Is anyone else having an issue with torrents having their hash check fail and thus stop the download?  If I restart the daemon it resumes fine, however I haven't been able to successfully get the rtorrent daemon to restart using crontab.  It's very frustrating...I tried everything from /etc/init.d/rtorrent restart, to doing a killall rtorrent every hour and /etc/init.d/rtorrent start a minute later.  Nothing seems to work.  Can anyone make a suggestion?

----------

## anxt

perhaps you should look at dmesg for CRC errors?  rtorrent has run so well for me, so much i lose a session and realize i shared (gentoo) isos at like 50 to 1 ratio  :Smile:   you shouldn't get very many hash failures unless you are being fed deliberately bad data.  if it checks good on download, it should remain that way.

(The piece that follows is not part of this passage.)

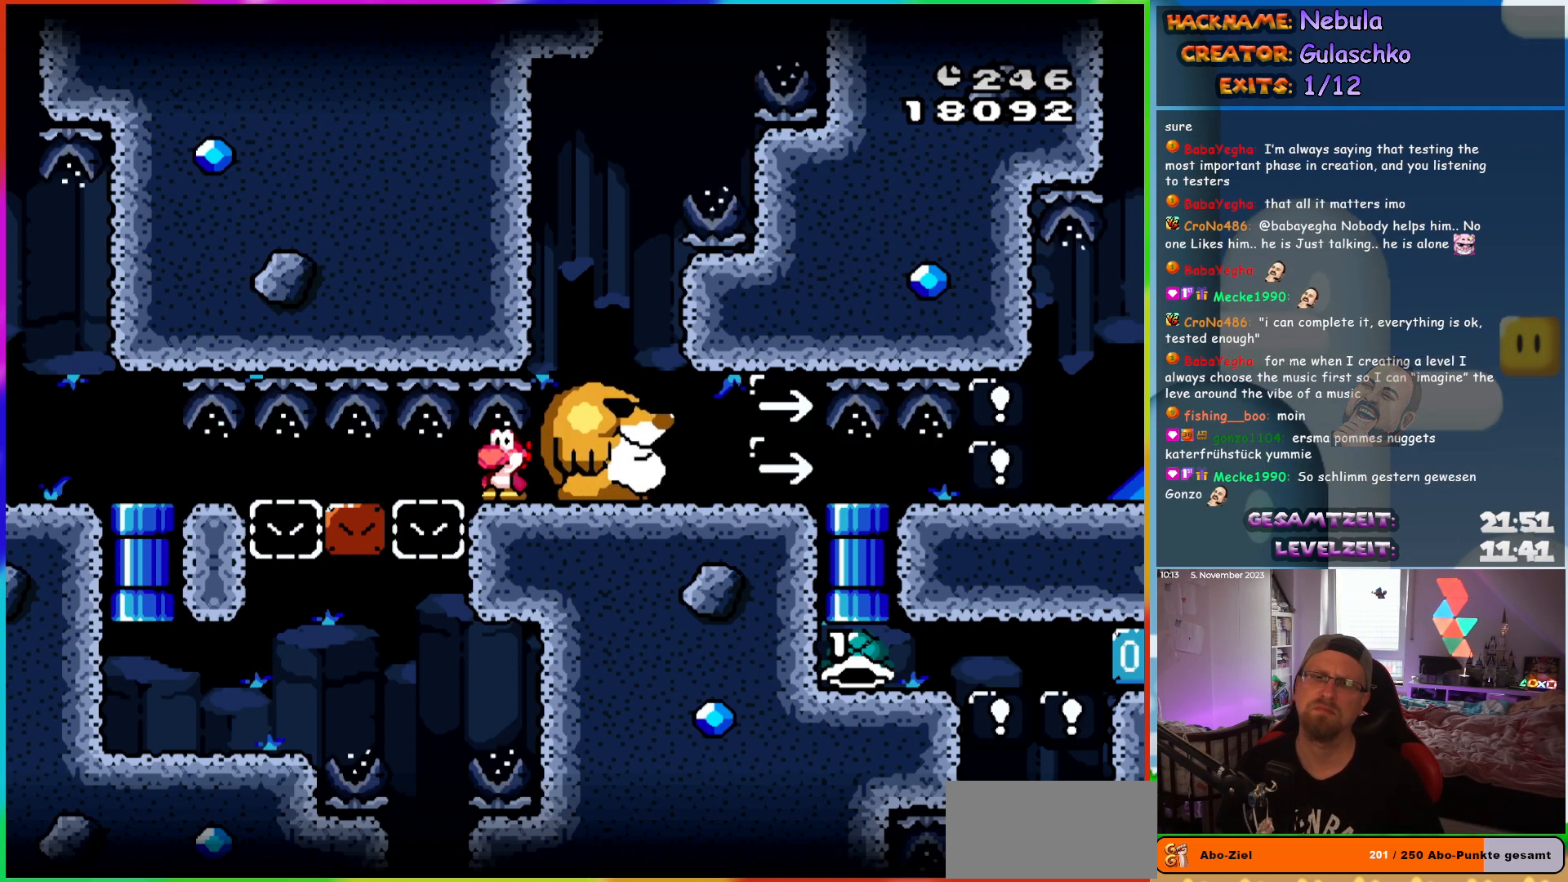
{"buttons": ["DPAD_LEFT"], "events": []}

(or the data on your disk is failing)

----------

## lazx888

So you download the torrent to an active directory, and when finished, remove the torrent and move the files to a completed directory - no seeding?

Or does schedule = ratio,60,60,"stop_on_ratio=100" determine when the torrent is "finished"??

Great work (if seeding still occurs on completion of download)

----------

## pdw_hu

How about including encryption and DHT in your guide, they won't hurt even if it's not being used.

```
dht = auto

dht_port = 666 the port of the beast ;)

encryption = allow_incoming,try_outgoing,enable_retry
```

----------

## danomac

 *lazx888 wrote:*   

> So you download the torrent to an active directory, and when finished, remove the torrent and move the files to a completed directory - no seeding?
> 
> Or does schedule = ratio,60,60,"stop_on_ratio=100" determine when the torrent is "finished"??
> 
> Great work (if seeding still occurs on completion of download)

 

The stop_on_ratio command tells rtorrent to stop seeding torrents. The above means to stop seeding at 100%, i.e. upload the same as you've downloaded.

----------

## kuku

 *danomac wrote:*   

>  *lazx888 wrote:*   So you download the torrent to an active directory, and when finished, remove the torrent and move the files to a completed directory - no seeding?
> 
> Or does schedule = ratio,60,60,"stop_on_ratio=100" determine when the torrent is "finished"??
> 
> Great work (if seeding still occurs on completion of download) 
> ...

 

yes - on complete download there is no seeding - any idea how to change it ?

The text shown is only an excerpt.